Cel -> Przepisz fragment tekstu o ateizmie i chrześcijaństwie, zaczynając od „Poza tym - najważniejsze” i kończąc na „książkę dla przygłupów.”, i zaktualizuj go, wstawiając „niewiary” w miejsce „ateizmu”.

Fragment do przeczytania ->
----

Poza tym - najważniejsze - ateiści nie popełniali zbrodni w imię ateizmu, zaś chrześcijanie popełniali swoje zbrodnie w imię swojego bałwana zwanego bogiem powołując się na swoją książkę dla przygłupów.

Także zamiast oskarżać mnie o brak kultury i zarzucać wiadomościami o zbrodniach ateizmu to poczytaj o zbrodniach chrześcijaństwa i o ideologii chrześcijańskiej. Najlepiej zacząć od nt i listów pawła - prawdziwego twórcy tej zbrodniczej totalitarnej ideologii zła.

----

Przekazane rekordy ->
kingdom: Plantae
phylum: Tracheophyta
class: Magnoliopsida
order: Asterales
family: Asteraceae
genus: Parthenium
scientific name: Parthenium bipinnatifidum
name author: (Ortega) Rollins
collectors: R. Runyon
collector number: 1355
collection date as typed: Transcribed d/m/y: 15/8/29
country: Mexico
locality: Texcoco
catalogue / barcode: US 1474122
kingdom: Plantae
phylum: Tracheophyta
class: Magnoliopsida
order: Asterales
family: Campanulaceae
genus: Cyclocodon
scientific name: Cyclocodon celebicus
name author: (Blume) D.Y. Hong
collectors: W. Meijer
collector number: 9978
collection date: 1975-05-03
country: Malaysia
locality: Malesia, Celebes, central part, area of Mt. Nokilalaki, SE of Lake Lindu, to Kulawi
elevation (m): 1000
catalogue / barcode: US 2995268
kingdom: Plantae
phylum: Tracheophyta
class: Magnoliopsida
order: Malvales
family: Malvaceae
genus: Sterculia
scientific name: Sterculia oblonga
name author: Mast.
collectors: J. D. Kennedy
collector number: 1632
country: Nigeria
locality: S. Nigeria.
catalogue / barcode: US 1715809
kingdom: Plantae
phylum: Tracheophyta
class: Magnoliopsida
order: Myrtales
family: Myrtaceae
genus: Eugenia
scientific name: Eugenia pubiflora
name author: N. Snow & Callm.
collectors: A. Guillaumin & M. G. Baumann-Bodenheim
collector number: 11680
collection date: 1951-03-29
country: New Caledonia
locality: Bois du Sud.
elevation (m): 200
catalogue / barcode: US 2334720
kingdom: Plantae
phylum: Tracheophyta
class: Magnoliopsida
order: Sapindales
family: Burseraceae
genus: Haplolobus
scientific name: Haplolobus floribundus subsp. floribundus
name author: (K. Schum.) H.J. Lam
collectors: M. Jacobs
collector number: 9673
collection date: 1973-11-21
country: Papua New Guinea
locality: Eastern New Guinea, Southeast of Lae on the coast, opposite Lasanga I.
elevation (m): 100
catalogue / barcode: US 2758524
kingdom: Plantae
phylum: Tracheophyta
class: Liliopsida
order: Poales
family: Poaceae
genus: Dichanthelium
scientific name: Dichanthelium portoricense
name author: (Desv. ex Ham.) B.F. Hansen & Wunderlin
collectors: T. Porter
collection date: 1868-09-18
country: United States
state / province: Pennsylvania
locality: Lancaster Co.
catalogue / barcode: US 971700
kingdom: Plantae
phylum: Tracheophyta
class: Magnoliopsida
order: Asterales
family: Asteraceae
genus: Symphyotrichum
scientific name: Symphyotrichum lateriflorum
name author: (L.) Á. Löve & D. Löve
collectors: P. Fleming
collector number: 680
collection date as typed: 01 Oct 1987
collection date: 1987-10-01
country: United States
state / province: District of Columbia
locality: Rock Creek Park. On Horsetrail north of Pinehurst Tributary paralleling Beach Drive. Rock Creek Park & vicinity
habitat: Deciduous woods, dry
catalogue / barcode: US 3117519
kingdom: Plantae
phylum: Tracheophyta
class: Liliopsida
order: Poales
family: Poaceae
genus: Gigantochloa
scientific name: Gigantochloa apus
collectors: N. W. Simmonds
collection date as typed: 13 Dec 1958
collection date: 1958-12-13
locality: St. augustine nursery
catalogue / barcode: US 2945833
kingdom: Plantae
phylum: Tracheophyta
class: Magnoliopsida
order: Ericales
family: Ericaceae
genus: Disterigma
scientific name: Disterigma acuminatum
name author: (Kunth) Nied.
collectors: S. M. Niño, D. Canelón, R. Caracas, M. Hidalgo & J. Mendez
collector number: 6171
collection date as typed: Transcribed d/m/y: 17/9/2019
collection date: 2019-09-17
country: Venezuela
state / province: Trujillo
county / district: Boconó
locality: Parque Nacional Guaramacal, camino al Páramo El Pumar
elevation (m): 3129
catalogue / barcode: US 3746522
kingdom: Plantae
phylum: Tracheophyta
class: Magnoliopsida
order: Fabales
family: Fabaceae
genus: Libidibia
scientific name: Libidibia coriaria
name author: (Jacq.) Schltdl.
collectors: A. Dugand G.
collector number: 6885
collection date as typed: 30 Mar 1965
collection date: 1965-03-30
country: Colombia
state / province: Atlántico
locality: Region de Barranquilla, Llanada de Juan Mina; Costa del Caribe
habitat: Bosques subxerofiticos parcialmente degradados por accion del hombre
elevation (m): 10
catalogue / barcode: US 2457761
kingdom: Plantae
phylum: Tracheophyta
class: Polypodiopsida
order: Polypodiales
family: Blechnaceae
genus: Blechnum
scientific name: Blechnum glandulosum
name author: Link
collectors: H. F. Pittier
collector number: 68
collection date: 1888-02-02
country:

----

Odpowiedź ->
Poza tym - najważniejsze - ateiści nie popełniali zbrodni w imię niewiary, zaś chrześcijanie popełniali swoje zbrodnie w imię swojego bałwana zwanego bogiem powołując się na swoją książkę dla przygłupów.